30 ans après PMF
Pierre Mendés France disparaissait le 18 octobre 1982, après avoir reçu à l’Elysée l’hommage de François Mitterrand fraichement élu : « Sans vous, cela n’aurait pas été possible ». Beaucoup d’hommages rendus, mais un héritage dont les prescriptions sont assez peu suivies…
Certes, en mettant en place la Commission Jospin, dès lors qu’il s’agit de modernisation et de moralisation de la relation que les gens peuvent avoir avec le fonctionnement de la démocratie et avec la politique, on ne manque pas de se référer à l’éthique républicaine de PMF. (voir Le Monde du 20 juillet 2012 : Jospin dans les pas de Mendés ?)
Certes, lorsqu’on aborde la question du cumul des mandats, on se souvient que Mendés France soutenait que le scrutin uninominal fonde une relation de confiance envers un élu responsable qui doit rendre compte de son mandat, dans la clarté, la simplicité pédagogique. Donc d’un seul mandat.
Certes Michel Rocard, en héritier bien placé pour poursuivre la bataille keynésienne contre le monétarisme, salue le regard précurseur de PMF sur les régulations indispensables du capitalisme libéral et sur des risques d’emballement des marchés.
Mais c’est dans le domaine de la communication gouvernementale qu’une démarche à la Mendés fait cruellement défaut pour faire connaitre la complexité des choses et faire appel à la lucidité des gens. Il dit dans ses « Causeries du Samedi »: « Mon intention est de m’adresser à vous régulièrement, pour vous parler en toute simplicité et vous tenir au courant de ce que fait et de ce que pense le Gouvernement ». Ou encore : « Vous, à qui je m’adresse, ne dites pas «nous n’y comprenons rien, car ces problèmes sont trop techniques», ce n’est pas vrai ».
Sa quête viscérale d’associer les citoyens à la délibération publique, repose sur deux formules, clés d’un bon débat public, « Dire la vérité » et « Gouverner c’est choisir ». Un gouvernement, comme toute autorité publique, ne peut informer les citoyens et les appeler au dialogue sans prendre l’initiative et faire l’effort préalable de formuler simplement son projet, ses choix, d’en connaître le réalisme, d’en retenir les priorités et éventuellement de dire ses doutes ou de revoir certaines décisions.
PMF suit cette règle de transparence, assignée à la parole publique, que son émetteur soit au clair avec lui-même.
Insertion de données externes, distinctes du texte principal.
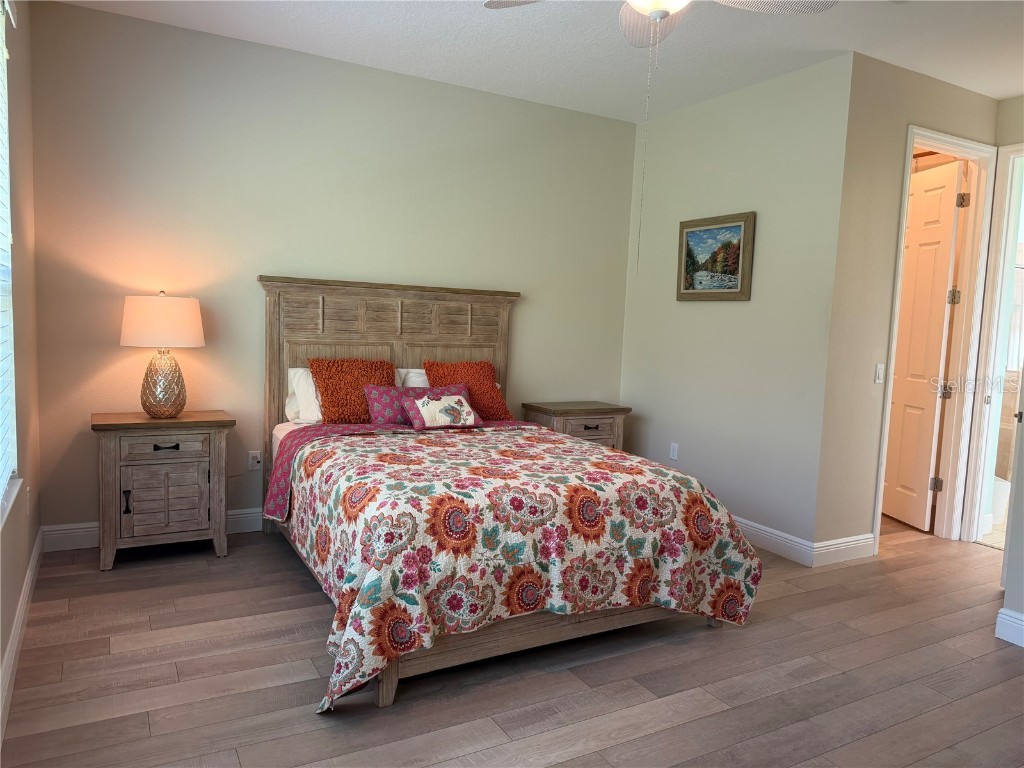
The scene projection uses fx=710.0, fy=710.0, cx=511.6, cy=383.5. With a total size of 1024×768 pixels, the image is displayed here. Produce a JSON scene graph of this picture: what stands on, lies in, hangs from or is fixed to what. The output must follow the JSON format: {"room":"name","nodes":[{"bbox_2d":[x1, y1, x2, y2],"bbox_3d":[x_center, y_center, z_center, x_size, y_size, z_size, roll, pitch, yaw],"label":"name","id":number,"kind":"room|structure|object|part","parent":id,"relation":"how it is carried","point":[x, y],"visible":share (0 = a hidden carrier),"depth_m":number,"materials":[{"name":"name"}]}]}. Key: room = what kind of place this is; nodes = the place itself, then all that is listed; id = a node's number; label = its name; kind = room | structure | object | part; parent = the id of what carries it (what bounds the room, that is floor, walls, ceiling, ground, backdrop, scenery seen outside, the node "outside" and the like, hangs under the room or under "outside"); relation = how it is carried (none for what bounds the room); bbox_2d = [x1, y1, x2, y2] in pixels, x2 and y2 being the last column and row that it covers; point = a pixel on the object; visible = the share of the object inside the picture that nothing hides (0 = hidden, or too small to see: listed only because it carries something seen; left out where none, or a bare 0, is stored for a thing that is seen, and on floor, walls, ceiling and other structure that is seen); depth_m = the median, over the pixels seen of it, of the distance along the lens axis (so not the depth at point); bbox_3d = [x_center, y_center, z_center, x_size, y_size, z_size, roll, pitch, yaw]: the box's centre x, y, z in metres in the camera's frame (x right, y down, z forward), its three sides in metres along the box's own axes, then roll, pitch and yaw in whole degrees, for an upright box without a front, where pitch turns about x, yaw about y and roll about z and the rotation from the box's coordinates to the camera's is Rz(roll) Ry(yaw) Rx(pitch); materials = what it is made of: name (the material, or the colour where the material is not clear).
{"room":"bedroom","nodes":[
{"label":"bedroom","id":0,"kind":"room"},
{"bbox_2d":[0,0,42,731],"bbox_3d":[-1.261,-0.287,1.413,0.154,2.799,4.667,-1,6,-29],"label":"left wall","id":1,"kind":"structure","parent":0,"point":[32,538],"depth_m":2.95,"materials":[{"name":"beige paint"}]},
{"bbox_2d":[0,0,19,530],"bbox_3d":[-1.565,-0.431,2.000,0.149,1.856,1.529,-1,6,-29],"label":"window","id":2,"kind":"structure","parent":1,"relation":"in","point":[1,491],"depth_m":2.61,"materials":[{"name":"white"}]},
{"bbox_2d":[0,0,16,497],"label":"window blind","id":3,"kind":"object","parent":2,"relation":"attached to","point":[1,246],"visible":0.97,"depth_m":2.54,"materials":[{"name":"white plastic"}]},
{"bbox_2d":[0,528,42,740],"bbox_3d":[-1.286,1.033,1.670,0.016,0.125,4.592,-1,6,-29],"label":"baseboard","id":4,"kind":"structure","parent":1,"relation":"attached to","point":[28,579],"depth_m":2.58,"materials":[{"name":"white paint"}]},
{"bbox_2d":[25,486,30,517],"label":"wall socket","id":5,"kind":"object","parent":1,"relation":"attached to","point":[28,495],"visible":0.97,"depth_m":3.09,"materials":[{"name":"white plastic"}]},
{"bbox_2d":[22,0,641,538],"bbox_3d":[-0.756,-0.535,4.519,3.936,2.772,0.141,-1,6,-29],"label":"back wall","id":6,"kind":"structure","parent":0,"point":[113,349],"depth_m":4.04,"materials":[{"name":"beige paint"}]},
{"bbox_2d":[43,507,264,551],"bbox_3d":[-0.820,0.783,4.560,3.617,0.128,0.017,-1,6,-29],"label":"baseboard","id":7,"kind":"structure","parent":6,"relation":"attached to","point":[64,532],"depth_m":3.76,"materials":[{"name":"white paint"}]},
{"bbox_2d":[247,450,261,470],"bbox_3d":[-1.507,0.448,4.153,0.070,0.114,0.010,-1,6,-29],"label":"wall socket","id":8,"kind":"object","parent":6,"relation":"attached to","point":[251,459],"visible":0.99,"depth_m":4.15,"materials":[{"name":"white plastic"}]},
{"bbox_2d":[0,516,1023,767],"bbox_3d":[1.330,1.134,3.009,6.291,0.099,5.377,-1,6,-29],"label":"floor","id":9,"kind":"structure","parent":0,"point":[210,564],"depth_m":2.58,"materials":[{"name":"brown wood"}]},
{"bbox_2d":[93,409,234,569],"bbox_3d":[-1.817,0.529,3.705,0.636,0.727,0.438,-1,6,-29],"label":"nightstand","id":10,"kind":"object","parent":9,"relation":"on","point":[109,461],"visible":0.99,"depth_m":3.54,"materials":[{"name":"brown wood"}]},
{"bbox_3d":[-1.865,0.573,3.445,0.025,0.120,0.035,-1,6,-29],"label":"pull","id":11,"kind":"part","parent":10,"relation":"part of","materials":[{"name":"metal"}]},
{"bbox_2d":[119,291,204,418],"bbox_3d":[-1.804,-0.151,3.668,0.396,0.650,0.397,-1,6,-29],"label":"table lamp","id":12,"kind":"object","parent":10,"relation":"on","point":[162,390],"visible":0.99,"depth_m":3.56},
{"bbox_3d":[-1.817,-0.316,3.695,0.450,0.242,0.426,4,6,18],"label":"drum shade","id":13,"kind":"part","parent":12,"relation":"part of","materials":[{"name":"beige fabric"}]},
{"bbox_3d":[-1.836,-0.010,3.738,0.239,0.349,0.244,4,6,14],"label":"base","id":14,"kind":"part","parent":12,"relation":"part of","materials":[{"name":"silver glass"}]},
{"bbox_3d":[-1.727,0.569,3.516,0.341,0.320,0.034,-1,6,-29],"label":"cabinet door","id":15,"kind":"part","parent":10,"relation":"part of","materials":[{"name":"brown wood"}]},
{"bbox_3d":[-1.709,0.304,3.498,0.376,0.107,0.029,-1,6,-29],"label":"drawer","id":16,"kind":"part","parent":10,"relation":"part of","materials":[{"name":"brown wood"}]},
{"bbox_3d":[-1.695,0.313,3.490,0.109,0.023,0.045,-1,6,-29],"label":"drawer pull","id":17,"kind":"part","parent":10,"relation":"part of","materials":[{"name":"black metal"}]},
{"bbox_2d":[255,276,761,711],"bbox_3d":[-0.201,0.246,3.481,1.794,1.472,2.261,-1,6,-29],"label":"bed","id":18,"kind":"object","parent":9,"relation":"on","point":[389,683],"visible":0.86,"depth_m":2.91,"materials":[{"name":"brown wood"}]},
{"bbox_2d":[284,365,323,424],"bbox_3d":[-0.987,0.063,4.172,0.670,0.333,0.292,-1,6,-29],"label":"white pillow","id":19,"kind":"object","parent":18,"relation":"on","point":[293,384],"visible":0.33,"depth_m":4.01,"materials":[{"name":"white fabric"}]},
{"bbox_2d":[309,357,397,423],"bbox_3d":[-0.897,0.041,4.062,0.497,0.386,0.308,-1,6,-29],"label":"orange pillow","id":20,"kind":"object","parent":18,"relation":"on","point":[325,401],"visible":0.86,"depth_m":3.97,"materials":[{"name":"orange fabric"}]},
{"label":"bed leg","id":21,"kind":"part","parent":18,"relation":"part of","materials":[{"name":"brown wood"}]},
{"bbox_3d":[-0.746,0.110,4.656,1.549,1.496,0.202,-1,6,-29],"label":"headboard","id":22,"kind":"part","parent":18,"relation":"part of","materials":[{"name":"brown wood"}]},
{"bbox_2d":[395,367,429,387],"bbox_3d":[-0.402,0.065,4.511,0.699,0.323,0.285,-1,6,-29],"label":"white pillow","id":23,"kind":"object","parent":18,"relation":"on","point":[420,371],"visible":0.18,"depth_m":4.38,"materials":[{"name":"white fabric"}]},
{"bbox_2d":[364,382,469,425],"bbox_3d":[-0.529,0.122,4.124,0.640,0.228,0.193,-1,6,-29],"label":"purple pillow","id":24,"kind":"object","parent":18,"relation":"on","point":[429,390],"visible":0.57,"depth_m":4.01,"materials":[{"name":"purple fabric"}]},
{"bbox_2d":[424,358,511,419],"bbox_3d":[-0.281,0.038,4.413,0.498,0.375,0.322,-1,6,-29],"label":"orange pillow","id":25,"kind":"object","parent":18,"relation":"on","point":[429,366],"visible":0.71,"depth_m":4.36,"materials":[{"name":"fabric"}]},
{"bbox_2d":[276,420,761,711],"bbox_3d":[-0.051,0.642,3.216,1.891,0.625,1.517,-1,6,-29],"label":"floral bedspread","id":26,"kind":"object","parent":18,"relation":"on","point":[539,444],"visible":0.86,"depth_m":2.69,"materials":[{"name":"fabric"}]},
{"bbox_2d":[404,388,481,430],"bbox_3d":[-0.387,0.148,3.996,0.433,0.206,0.209,-1,6,-29],"label":"decorative pillow","id":27,"kind":"object","parent":26,"relation":"on","point":[446,399],"visible":1,"depth_m":3.94,"materials":[{"name":"fabric"}]},
{"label":"bed frame","id":28,"kind":"part","parent":18,"relation":"part of","materials":[{"name":"brown wood"}]},
{"bbox_2d":[522,400,631,449],"bbox_3d":[0.436,0.502,4.971,0.667,0.723,0.452,-1,6,-29],"label":"nightstand","id":29,"kind":"object","parent":9,"relation":"on","point":[586,429],"visible":0.41,"depth_m":4.81,"materials":[{"name":"brown wood"}]},
{"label":"drawer","id":30,"kind":"part","parent":29,"relation":"part of","materials":[{"name":"brown wood"}]},
{"bbox_2d":[57,0,1023,122],"bbox_3d":[1.349,-1.710,2.596,6.360,0.105,5.148,-1,6,-29],"label":"ceiling","id":31,"kind":"structure","parent":0,"point":[999,91],"depth_m":3.72,"materials":[{"name":"white paint"}]},
{"bbox_2d":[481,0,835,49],"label":"ceiling fan","id":32,"kind":"object","parent":31,"relation":"hanging from","point":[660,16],"visible":0.97,"depth_m":2.59,"materials":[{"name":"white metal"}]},
{"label":"fan blade","id":33,"kind":"part","parent":32,"relation":"part of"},
{"bbox_2d":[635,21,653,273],"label":"pull chain","id":34,"kind":"object","parent":32,"relation":"hanging from","point":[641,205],"visible":0.95,"depth_m":2.72,"materials":[{"name":"metal"}]},
{"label":"fan blade","id":35,"kind":"part","parent":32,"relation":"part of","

Dès lors il établit avec les citoyens récepteurs une relation de confiance, qui rend audible, lisible son message. PMF donne l’impression de gouverner à voix haute.
On tolère qu’il n’apporte pas tout de suite une solution définitive à un défi gouvernemental, car il s’engage sur un calendrier. Mettant lui-même la pression sur la mission qu’il mène, il reste, face aux médias, maitre de son agenda. La communication de Pierre Mendés France est un mélange d’une grande modernité entre démocratie parlementaire et démocratie directe.
On objectera que les médias ne jouent plus que dans une actualité de plus en plus immédiate. Il n’en faut aujourd’hui, pour gouverner communication comprise, que toujours plus d’anticipation, d’authenticité et d’engagement pédagogique. Pour être « normal », un Etat modeste doit être manifeste.